Foi na vizinhança, em Jurerê Internacional,
que cinco jovens de classe média foram presos em flagrante no sábado, 20,
suspeitos de furtar casas por “diversão”. Está no próprio DC, em http://diariocatarinense.clicrbs.com.br/sc/policia/noticia/2012/10/jovens-detidos-por-assaltos-dizem-que-praticavam-os-crimes-em-jurere-internacional-por-diversao-3925704.html
Republico abaixo trecho de outro
texto que fiz sobre como o discurso jornalístico reproduz, sob os mais diversos
modos, a fala preconceituosa da Autoridade e dos “Classe A”.

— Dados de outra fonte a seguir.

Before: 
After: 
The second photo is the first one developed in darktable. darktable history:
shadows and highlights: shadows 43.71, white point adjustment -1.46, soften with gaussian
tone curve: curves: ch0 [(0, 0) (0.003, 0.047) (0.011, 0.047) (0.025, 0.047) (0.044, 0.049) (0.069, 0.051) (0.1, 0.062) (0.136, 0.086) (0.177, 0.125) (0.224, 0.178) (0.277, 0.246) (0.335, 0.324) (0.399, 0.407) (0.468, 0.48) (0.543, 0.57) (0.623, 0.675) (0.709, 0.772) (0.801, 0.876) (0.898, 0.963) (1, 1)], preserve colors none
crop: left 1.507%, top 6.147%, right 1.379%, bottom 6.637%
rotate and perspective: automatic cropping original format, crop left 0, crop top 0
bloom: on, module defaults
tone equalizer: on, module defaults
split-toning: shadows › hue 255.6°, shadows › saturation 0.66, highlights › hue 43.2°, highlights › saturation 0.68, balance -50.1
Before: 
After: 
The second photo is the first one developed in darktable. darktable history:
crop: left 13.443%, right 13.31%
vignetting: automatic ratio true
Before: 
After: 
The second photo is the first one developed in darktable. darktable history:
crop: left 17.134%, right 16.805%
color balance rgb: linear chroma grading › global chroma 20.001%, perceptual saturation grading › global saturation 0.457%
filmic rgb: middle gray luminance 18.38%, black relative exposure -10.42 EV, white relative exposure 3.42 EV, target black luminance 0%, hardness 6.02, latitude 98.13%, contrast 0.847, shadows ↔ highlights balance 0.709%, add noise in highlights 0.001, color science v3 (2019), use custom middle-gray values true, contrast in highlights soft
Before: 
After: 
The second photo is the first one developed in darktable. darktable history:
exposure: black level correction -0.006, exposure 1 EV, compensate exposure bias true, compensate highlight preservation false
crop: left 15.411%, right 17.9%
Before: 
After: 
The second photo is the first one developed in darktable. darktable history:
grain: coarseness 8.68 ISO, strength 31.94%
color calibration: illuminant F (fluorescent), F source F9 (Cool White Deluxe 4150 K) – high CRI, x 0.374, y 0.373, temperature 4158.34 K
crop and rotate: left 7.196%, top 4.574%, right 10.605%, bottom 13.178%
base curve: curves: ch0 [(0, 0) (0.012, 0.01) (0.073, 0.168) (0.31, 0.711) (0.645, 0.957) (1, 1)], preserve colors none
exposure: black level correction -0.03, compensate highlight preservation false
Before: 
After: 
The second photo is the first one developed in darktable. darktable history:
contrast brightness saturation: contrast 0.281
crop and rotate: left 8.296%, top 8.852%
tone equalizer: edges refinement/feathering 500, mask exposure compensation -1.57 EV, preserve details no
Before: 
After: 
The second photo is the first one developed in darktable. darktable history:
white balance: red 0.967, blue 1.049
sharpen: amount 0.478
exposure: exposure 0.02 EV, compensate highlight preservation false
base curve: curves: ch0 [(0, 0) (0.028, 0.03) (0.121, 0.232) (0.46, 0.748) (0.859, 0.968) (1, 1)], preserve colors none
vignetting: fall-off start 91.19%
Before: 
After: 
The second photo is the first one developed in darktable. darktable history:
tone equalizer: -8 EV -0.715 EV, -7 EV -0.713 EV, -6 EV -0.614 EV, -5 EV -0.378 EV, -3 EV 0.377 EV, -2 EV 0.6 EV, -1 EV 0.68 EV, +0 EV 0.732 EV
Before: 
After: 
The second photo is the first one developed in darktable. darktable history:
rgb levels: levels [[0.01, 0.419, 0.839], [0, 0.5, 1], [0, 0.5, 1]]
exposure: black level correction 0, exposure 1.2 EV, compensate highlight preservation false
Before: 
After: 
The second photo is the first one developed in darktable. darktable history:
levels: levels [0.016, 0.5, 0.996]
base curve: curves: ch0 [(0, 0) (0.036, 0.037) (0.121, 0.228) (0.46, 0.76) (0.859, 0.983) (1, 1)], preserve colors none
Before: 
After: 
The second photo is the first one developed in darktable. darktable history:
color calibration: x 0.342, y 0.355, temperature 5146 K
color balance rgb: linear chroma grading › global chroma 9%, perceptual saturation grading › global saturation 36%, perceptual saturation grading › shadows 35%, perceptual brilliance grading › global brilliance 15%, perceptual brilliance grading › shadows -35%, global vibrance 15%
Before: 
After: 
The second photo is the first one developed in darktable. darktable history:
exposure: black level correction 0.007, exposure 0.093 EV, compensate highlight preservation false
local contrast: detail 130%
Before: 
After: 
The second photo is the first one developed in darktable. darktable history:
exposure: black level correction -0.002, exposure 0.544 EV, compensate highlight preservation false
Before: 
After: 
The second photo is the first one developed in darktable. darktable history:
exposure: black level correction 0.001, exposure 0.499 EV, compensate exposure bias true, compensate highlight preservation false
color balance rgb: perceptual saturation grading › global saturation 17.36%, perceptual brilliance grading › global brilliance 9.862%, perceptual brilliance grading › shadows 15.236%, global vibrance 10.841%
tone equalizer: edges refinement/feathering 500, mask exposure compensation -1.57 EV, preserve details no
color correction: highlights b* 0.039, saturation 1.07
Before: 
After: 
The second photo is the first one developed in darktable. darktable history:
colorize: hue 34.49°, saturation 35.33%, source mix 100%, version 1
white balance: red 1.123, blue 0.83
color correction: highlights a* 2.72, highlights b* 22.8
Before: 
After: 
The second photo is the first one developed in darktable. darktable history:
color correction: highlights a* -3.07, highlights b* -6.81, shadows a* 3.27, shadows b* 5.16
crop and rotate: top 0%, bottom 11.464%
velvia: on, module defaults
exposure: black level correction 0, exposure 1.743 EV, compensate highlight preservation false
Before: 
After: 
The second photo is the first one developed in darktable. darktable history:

“Vale a pena relembrar um caso
exemplar, a instalação de um empreendimento empresarial turístico (campo de
golfe) no balneário de Ingleses, em Florianópolis. Próximo
ao empreendimento mencionado há uma comunidade, a Vila do Arvoredo, também
conhecida como Favela do Siri, que começou a se formar nos anos 1980. No embate
travado para a instalação do campo de golfe, é ilustrativo o conjunto de
comentários feitos pelo então governador do Estado, Luiz Henrique da Silveira,
em entrevista concedida à TVBV em abril de 2007, na qual há 17 minutos
referentes à temática ambiental. Ver em http://video.google.com/videoplay?docid=-8286208201407673708#
Nela o governador Luiz Henrique
da Silveira menciona o assunto (1), quando questionado sobre a
reclamação dos empresários em relação à “burocracia” e a “dureza” das leis
ambientais:
1- Eu acho que nós vamos
ultrapassar esse período negro, que não é possível que nós não possamos ter em
uma ilha como essa, maravilhosa, certo, marinas para receber turistas
estrangeiros com muito dinheiro que venham gastar aqui e gerar emprego. Que nós
não consigamos fazer um campo de golfe, meu deus do céu. Em Marbela, você viu,
tem 50 campos de golfe e por isso aquela vila pobres de pescadores foi
transformada num dos maiores pólos milionários de turismo. Então nós precisamos
ter uma evolução. O que as pessoas têm que ter em mente é que uma marina não
polui. Nós vimos lá em Marbela, dentro da marina, a profusão de peixes que
havia. Pelo contrário, ela desenvolve, ela embeleza. Ela traz um novo dinamismo
para as cidades. Então nós temos que superar isso, estamos com um grave
problema, eu vou dizer aqui especialmente para os florianopolitanos [...].
No trecho seguinte (2), o
governador classifica de “medievalismo” a posição do Instituto Brasileiro do
Meio Ambiente e dos Recursos Naturais Renováveis (Ibama) em relação às licenças
ambientais e diz que é preciso descentralizar as decisões relativas às
políticas de meio ambiente:
2 - Quem sabe cuidar mais de
Florianópolis é o florianopolitano. É a Prefeitura, é o vereador. Quem sabe
cuidar mais do meio ambiente do estado é o Governo do Estado, são os deputados
estaduais. Então é preciso acabar com essa burrocracia [com dois erres na pronúncia] em que dois ou três
técnicos lá em Brasília, longe da realidade, decidem as coisas, ou não decidem,
porque um monte de processo, uma montoeira de processo não lhes dá tempo nem de
examinar os processos.
Um dos apresentadores pergunta
então se não é necessário haver controle em relação a isso, porque a natureza
estaria “dando resposta” às ações humanas, ao que o governador questiona (3):
3 - E agora você me diz: e a
favela do Siri, ali? Do lado do campo de golfe que não querem deixar o Fernando
Marcondes [de Mattos, empresário]
fazer? Por que não se proíbe a proliferação de favelas, que joga - me permita a
expressão irada - cocô para a praia para provocar doenças nas nossas crianças?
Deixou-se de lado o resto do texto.